Vivès wisely doesn’t give in to the temptation to explain any of this. Whether the blouse itself contains some kind of hypnotic power over men, or whether Séverine has simply realized the power she possesses as a woman, or whether it’s something else entirely, he declines to say. (This helps the narrative when it occasionally slips, as it does in much of Vivès’ other work, into the slightly uncanny.) Regardless of the why, Séverine comes to believe that the blouse itself has a degree of magic, and she intends to chase the feeling that magic gives her.
It's a remarkable story, with more than a few twists along the way, including an utterly strange and unpredictable ending, and more than a little intense, even unnerving, sex and violence. Vivès art is pleasantly reminiscent of how his work has progressed along the way; it bears little of his early faux-manga style, resembling instead the sharp linework of La Grande Odalisque and Olympia - as well as the excellent use of space and implication of motion he’s come to be so good at. It has almost a watercolor effect at times because of the washes of gray, though the black and white is often a bit flat on the page.

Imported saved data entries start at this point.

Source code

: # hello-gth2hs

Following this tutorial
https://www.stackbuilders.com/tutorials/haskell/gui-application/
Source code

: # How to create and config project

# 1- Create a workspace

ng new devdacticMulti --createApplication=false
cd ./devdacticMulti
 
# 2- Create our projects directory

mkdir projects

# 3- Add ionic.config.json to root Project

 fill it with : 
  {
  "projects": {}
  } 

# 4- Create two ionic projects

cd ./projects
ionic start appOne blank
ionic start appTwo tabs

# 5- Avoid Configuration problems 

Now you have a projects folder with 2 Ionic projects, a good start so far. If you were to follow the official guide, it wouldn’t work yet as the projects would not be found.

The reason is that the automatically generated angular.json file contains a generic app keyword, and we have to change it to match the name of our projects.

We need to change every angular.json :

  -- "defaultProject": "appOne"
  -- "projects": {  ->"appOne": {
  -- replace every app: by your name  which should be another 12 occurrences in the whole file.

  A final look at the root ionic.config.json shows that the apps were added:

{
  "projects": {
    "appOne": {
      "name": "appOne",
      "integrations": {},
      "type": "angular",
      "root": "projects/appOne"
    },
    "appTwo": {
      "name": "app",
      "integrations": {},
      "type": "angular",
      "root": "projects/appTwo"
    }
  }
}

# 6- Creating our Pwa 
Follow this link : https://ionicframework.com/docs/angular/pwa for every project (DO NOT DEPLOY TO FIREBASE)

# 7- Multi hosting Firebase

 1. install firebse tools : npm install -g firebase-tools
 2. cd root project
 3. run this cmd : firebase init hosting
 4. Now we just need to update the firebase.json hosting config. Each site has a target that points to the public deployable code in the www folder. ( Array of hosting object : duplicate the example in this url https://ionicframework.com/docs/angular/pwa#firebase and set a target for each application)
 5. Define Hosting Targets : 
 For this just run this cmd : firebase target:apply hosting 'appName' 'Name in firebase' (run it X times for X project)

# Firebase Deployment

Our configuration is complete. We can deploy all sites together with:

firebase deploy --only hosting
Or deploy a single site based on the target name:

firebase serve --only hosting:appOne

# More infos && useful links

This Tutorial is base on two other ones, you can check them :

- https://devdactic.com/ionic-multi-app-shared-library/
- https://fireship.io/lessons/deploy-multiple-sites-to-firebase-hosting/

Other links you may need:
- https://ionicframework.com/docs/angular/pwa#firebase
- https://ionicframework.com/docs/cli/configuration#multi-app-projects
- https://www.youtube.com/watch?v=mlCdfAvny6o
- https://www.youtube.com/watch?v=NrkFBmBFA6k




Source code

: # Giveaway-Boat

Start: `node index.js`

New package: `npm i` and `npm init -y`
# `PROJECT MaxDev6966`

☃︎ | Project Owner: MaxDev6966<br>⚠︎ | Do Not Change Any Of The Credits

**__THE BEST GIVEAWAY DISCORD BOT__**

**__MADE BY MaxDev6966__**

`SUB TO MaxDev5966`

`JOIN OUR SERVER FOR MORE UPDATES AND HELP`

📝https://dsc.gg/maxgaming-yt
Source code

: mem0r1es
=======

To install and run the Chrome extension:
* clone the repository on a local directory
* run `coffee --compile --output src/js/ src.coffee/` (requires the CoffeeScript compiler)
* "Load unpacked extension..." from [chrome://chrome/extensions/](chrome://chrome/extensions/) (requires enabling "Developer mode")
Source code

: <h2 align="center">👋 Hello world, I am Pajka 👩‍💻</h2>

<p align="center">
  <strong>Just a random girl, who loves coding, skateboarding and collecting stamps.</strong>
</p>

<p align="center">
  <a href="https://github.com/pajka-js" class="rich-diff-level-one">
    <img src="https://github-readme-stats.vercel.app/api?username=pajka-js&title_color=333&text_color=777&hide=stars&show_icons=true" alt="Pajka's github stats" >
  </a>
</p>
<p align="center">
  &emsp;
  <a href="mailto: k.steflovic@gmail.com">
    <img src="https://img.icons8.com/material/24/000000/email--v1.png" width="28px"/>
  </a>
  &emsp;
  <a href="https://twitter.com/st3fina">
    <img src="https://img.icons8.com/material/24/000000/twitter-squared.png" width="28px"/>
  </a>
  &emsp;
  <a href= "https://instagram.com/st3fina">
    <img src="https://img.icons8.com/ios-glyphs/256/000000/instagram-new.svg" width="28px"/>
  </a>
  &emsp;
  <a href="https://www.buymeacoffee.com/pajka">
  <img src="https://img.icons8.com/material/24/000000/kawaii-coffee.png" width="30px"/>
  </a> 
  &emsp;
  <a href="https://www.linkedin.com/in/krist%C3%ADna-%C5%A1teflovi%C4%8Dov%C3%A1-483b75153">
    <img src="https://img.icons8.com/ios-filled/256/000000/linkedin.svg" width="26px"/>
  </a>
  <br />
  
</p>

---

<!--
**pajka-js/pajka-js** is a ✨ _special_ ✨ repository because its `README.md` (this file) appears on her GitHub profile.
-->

It seems almost impossible to talk about Vivès without comparing him to some film director or another. His cross-genre capabilities and cultural touchstones have aspects of the Coen brothers and Steven Soderbergh, but the visual palette, pacing, and perspective are entirely European. Though comparisons to Carax and Bresson are not mistaken in any meaningful sense, what The Blouse struck me most as was specifically Bresson's late period: all close-ups and movement, a determined sense of making every scene and every moment in the camera eye count, a minimalist’s ability to make something out of nothing combined with a neo-realist’s focus on the everyday infused with the sublime and the eerie.
What’s particularly striking about The Blouse is that way that it takes the notion of the male gaze and, while not exactly inverting it, shows it to us from so many different angles. Séverine experiences the attention of men in so many ways: indifference, lust, discomfort, condescension - and when she finally comes to understand the power of her own desire, and learns how to unleash her sexuality in an active and not a passive way, it is both liberating and menacing, thrilling and dangerous.
The Blouse has a few problems, most of them stemming from how thinly drawn all the characters except Séverine are (though, of course, it is her story). As much as it can resemble a classic of the French cinema, it can also remind you of an American independent film of the ‘90s, so caught up in its own ideas that it doesn’t quite gel for the viewer. But overall, it’s a terrific success, a surprising new direction from one of Europe’s most celebrated comics artists and someone who should start enjoying far more attention in the US.